Еще один выстрел вдогонку, не причинивший черному существу никакого вреда. Патронов мало, вот ведь незадача! Вавила ринулся вперед по глубокому снегу. Сколько длилась эта безнадежная гонка – полчаса, час, больше? Мужик взмок, споткнувшись, потерял шапку, в унты набился снег. Лошадь вскоре превратилась в темную точку, исчезнувшую среди сотен сосен. Заметно стемнело. Вавила остановился, переводя тяжелое дыхание, огляделся по сторонам. Он был один в лесу – едва живой, потный, простывший, о чем свидетельствовали хриплое дыхание, насморк, дрожь, без лошади, без дров, с ружьем и тремя патронами. Топор он тоже обронил где-то.

«Ничего, вернусь домой по собственному следу. Благо, с неба ни снежинки», - он устало присел на пенек. И тут же пронзительный, нарастающий вой заставил его подскочить, как ужаленного. «Волки!» В сгущающихся сумерках меж дерев мелькали юркие серые тени. Они окружали Вавилу со всех сторон. Первые трое выскочили на поляну. Одного он застрелил наповал, другой, скуля, отполз с простреленной лапой. Среди мечущихся вокруг хищников он увидел вдруг того самого человека с руками, ногами, головой… и без лица. Одежду на теле было не различить. Это был не человек, а тень человека, неслышно скользившая по снегу, не оставляя цепочки следов за собой. Волки, казалось, не замечали его.

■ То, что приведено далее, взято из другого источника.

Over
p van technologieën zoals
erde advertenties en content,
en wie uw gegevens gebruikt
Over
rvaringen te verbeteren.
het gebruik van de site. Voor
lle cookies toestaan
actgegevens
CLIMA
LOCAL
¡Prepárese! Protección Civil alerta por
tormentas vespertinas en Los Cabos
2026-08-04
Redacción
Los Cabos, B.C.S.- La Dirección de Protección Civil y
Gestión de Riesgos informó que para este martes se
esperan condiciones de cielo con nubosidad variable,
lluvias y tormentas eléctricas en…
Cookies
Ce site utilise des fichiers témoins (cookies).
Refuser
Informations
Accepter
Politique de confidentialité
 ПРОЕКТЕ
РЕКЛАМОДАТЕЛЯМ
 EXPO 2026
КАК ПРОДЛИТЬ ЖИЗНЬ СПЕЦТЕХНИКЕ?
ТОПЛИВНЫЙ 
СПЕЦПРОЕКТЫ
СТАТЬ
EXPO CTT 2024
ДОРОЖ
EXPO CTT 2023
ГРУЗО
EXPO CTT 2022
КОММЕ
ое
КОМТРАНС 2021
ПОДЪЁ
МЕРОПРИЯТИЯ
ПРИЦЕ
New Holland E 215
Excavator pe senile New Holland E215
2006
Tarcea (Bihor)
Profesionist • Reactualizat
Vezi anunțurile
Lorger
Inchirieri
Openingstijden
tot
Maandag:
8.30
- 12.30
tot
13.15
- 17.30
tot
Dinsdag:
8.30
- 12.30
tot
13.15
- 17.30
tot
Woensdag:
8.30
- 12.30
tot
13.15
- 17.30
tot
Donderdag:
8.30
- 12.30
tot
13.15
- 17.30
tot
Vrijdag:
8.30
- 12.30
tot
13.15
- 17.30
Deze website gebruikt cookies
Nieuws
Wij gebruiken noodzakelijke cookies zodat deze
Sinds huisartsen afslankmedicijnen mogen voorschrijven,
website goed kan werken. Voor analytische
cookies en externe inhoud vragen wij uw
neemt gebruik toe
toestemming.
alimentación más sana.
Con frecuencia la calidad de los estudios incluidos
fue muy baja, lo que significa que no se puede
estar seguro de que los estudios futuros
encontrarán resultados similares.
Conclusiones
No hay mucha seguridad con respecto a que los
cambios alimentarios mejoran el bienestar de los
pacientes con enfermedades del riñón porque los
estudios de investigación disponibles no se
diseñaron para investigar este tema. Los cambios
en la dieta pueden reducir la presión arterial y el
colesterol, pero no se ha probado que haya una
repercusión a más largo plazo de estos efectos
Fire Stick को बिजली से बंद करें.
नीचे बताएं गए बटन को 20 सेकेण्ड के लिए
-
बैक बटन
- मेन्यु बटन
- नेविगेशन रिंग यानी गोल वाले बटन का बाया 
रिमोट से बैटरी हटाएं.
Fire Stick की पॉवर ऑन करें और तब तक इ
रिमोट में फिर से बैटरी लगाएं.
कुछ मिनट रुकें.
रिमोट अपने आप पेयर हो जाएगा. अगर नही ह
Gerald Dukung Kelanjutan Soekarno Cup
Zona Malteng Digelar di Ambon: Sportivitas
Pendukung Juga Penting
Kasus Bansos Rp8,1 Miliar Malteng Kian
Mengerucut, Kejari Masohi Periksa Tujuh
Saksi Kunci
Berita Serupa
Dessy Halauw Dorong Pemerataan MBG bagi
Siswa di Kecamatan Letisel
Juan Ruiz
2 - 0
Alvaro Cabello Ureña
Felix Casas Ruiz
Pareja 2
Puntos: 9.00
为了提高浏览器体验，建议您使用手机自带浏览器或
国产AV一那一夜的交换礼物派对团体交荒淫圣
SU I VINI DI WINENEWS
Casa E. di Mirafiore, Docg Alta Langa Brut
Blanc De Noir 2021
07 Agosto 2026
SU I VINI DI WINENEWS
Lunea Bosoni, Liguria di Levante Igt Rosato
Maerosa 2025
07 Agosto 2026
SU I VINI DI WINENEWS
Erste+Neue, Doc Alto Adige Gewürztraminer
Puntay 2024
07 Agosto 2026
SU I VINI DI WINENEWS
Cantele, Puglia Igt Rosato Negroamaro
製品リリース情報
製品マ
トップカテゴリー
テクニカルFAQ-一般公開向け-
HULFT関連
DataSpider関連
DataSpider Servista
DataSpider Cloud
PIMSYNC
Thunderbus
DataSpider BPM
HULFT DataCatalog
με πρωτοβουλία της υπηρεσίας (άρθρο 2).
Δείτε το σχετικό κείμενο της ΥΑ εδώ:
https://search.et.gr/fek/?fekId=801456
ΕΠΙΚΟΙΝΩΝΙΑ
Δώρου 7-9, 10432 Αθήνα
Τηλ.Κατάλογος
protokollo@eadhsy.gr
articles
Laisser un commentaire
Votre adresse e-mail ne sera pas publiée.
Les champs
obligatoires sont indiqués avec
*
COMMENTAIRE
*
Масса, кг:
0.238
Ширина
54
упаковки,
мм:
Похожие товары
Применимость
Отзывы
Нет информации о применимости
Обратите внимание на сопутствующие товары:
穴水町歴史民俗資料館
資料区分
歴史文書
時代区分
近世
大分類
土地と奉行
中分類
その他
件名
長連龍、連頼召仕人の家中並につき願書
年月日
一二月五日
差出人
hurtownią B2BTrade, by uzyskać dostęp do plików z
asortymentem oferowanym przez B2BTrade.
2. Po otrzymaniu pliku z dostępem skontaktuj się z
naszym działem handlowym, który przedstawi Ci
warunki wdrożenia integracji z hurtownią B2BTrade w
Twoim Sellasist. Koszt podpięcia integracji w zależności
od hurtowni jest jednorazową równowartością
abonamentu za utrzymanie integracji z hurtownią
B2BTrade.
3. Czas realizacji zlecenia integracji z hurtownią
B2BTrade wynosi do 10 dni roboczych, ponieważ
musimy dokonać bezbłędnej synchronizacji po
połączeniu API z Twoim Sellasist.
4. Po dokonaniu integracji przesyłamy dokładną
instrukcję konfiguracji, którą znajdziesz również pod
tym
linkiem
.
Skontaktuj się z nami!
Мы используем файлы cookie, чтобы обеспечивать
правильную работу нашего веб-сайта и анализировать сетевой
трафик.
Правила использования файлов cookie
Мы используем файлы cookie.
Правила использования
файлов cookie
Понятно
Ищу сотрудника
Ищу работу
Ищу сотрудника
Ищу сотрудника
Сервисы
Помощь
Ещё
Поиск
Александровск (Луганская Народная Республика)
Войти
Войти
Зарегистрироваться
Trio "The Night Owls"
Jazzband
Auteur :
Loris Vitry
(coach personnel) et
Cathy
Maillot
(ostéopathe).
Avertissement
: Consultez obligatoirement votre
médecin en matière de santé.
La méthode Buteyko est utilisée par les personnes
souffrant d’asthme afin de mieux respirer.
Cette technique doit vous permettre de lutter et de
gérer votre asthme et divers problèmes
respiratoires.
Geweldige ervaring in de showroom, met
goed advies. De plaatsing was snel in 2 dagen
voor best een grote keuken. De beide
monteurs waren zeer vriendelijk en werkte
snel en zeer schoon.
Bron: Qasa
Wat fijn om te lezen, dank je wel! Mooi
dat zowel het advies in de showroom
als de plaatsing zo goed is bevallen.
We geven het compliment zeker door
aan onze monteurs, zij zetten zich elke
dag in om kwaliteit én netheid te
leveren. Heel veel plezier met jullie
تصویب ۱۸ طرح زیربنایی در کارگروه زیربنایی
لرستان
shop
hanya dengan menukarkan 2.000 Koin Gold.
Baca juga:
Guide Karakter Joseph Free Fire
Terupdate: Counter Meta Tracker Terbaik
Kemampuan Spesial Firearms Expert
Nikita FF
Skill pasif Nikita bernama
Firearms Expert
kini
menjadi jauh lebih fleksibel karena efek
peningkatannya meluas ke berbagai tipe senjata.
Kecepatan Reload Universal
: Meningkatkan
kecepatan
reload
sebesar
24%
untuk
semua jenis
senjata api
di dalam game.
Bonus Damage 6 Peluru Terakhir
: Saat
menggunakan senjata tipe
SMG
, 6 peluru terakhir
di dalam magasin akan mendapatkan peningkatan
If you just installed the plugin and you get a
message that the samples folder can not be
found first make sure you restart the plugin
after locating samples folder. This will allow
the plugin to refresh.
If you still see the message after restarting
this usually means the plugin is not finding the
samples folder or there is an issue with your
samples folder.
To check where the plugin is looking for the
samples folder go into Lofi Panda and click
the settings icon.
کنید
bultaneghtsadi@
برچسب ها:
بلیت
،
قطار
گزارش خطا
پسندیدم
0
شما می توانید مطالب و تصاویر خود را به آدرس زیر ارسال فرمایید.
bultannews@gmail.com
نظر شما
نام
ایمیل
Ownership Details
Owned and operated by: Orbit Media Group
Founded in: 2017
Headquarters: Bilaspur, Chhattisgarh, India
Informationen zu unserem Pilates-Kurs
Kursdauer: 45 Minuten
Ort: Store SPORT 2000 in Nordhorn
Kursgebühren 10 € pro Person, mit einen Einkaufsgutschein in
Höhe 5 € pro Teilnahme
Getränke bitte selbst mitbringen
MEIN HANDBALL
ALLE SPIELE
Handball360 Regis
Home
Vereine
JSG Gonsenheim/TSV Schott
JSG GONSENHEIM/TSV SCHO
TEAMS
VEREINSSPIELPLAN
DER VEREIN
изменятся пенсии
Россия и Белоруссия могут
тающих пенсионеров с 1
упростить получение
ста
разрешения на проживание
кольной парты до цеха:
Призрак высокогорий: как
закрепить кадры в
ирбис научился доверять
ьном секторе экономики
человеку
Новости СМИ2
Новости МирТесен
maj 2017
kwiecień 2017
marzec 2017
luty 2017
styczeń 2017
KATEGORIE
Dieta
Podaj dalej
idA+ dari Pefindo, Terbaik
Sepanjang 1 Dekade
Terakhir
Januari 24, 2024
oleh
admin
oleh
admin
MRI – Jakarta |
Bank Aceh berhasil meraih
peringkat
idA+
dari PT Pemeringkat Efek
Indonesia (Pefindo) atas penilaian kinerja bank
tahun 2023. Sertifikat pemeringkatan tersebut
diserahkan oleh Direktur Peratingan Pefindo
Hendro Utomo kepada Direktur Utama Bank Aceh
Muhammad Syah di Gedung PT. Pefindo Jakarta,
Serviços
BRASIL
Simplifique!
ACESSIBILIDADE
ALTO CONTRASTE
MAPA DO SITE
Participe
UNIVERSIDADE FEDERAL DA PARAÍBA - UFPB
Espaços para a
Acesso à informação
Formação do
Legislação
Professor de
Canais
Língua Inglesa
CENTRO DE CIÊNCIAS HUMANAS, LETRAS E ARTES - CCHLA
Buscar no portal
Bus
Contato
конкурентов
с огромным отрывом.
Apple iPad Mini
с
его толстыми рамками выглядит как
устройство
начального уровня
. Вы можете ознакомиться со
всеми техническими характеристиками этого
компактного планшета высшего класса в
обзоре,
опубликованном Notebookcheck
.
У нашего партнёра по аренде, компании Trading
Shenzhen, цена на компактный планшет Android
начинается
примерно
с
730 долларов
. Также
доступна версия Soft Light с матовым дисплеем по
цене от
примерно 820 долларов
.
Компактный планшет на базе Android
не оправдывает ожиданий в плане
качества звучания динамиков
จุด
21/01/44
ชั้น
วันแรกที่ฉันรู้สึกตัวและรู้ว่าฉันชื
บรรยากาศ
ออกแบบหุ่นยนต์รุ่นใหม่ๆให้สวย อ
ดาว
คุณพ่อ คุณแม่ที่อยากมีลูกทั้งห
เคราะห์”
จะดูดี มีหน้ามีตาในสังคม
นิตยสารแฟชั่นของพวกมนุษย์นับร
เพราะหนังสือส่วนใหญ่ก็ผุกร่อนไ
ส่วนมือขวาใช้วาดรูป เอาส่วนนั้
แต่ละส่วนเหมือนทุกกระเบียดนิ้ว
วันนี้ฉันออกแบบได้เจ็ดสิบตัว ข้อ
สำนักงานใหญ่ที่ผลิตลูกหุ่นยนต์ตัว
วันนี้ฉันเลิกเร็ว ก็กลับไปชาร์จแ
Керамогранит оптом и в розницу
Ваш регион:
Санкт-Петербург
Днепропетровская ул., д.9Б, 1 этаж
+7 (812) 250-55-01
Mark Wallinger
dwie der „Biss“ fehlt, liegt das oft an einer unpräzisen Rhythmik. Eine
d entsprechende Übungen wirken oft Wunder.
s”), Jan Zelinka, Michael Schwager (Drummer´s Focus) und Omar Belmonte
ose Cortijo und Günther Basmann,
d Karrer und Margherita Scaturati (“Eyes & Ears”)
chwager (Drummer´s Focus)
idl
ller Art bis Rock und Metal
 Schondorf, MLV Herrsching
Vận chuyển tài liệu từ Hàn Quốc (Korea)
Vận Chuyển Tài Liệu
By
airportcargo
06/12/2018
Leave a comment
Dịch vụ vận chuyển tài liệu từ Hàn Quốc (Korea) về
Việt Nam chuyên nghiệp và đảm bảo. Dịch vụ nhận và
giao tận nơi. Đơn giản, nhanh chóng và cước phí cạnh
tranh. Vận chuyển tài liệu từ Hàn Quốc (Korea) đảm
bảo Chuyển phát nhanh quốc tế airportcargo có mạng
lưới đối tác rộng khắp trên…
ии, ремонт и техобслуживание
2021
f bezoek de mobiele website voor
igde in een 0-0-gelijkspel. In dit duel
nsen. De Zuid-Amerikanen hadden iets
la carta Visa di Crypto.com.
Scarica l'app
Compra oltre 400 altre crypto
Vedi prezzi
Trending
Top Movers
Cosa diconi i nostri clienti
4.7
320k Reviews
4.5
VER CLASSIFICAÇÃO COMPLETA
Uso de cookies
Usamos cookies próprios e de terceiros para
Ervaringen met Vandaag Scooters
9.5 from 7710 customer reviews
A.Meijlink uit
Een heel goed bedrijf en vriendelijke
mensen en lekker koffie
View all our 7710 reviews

- Боже! – воскликнул Вавила. – Ты пришел за мной. Федор, и привел за собою… - Он не договорил, ибо в следующий миг вынужден был отбиваться прикладом от громадного волчища. Удар сильной руки сломал зверю хребет. Крестьянин в последний раз зарядил ружье и выстрелил в другого волка, подкрадывавшегося к нему слева. Увы, рука дрогнула, пуля лишь чиркнула по стволу старой ели. Последние минуты жизни Вавила яростно орудовал прикладом, уложив еще двух зверей – и убил бы больше, если бы зубы очередного лесного разбойника не сомкнулись внезапно на его шее. Предсмертный визг его потонул в дружном хоре волчьих завываний.

…Варфоломей, в отличие от Вавилы, запасся дровами практически на всю зиму. Поздним вечером он вышел, ковыляя, на двор. Чья-то темная фигура, отчетливо вырисовывавшаяся в лунном сиянии, взгромоздилась на вершину поленницы. «Прочь, вор!» - крикнул старик,ускорив шаг, что давалось ему с трудом – поврежденная нога замедляла движение. Фигура подпрыгнула – и гора дров погребла под собой последнего убийцу.Лишь наутро родные хватились его: придя, как водится, навестить старика, они обнаружили его бездыханным под горой дров; из дыры в виске вытек и закаменел на морозе мозг, на мертвом лице застыла гримаса изумления, смешанного с ужасом.

Той же ночью на 14 января 19… года вспыхнул дом отца Симеона – священника, отказавшегося отпевать русского колдуна. Односельчане совместными усилиями спасли избу, но не смогли вызволить из огненной ловушки хозяина. Престарелый поп недвижно лежал на кровати под тлеющим одеялом, на груди он держал образ Николая Мирликийского, до которого сумел дотянуться. Полагали, что причиной пожара стала упавшая на пол лампадка или непотушенная лучина. Широко раскрытые глаза сельского батюшки, казалось, узрели перед смертью нечто невыразимое словами, пальцы навеки застыли в троеперстном знамении. «Сердце остановилось, - констатировал прибывший из уездного города доктор. – Даже задохнуться дымом не успел». Так в один день Пуртдор лишился сразу четырех крестьян-зырян и русского попа.

Утром густо валил снег. Нахохлившийся ворон печально сидел на покосившемся кресте, прислушиваясь к несущемуся из села дружному вою крестьян, лишившихся мужа, отца, брата, соседа, крестного… Наконец, решительно взмахнув крыльями, птица-беда взмыла в серое, унылое небо Севера.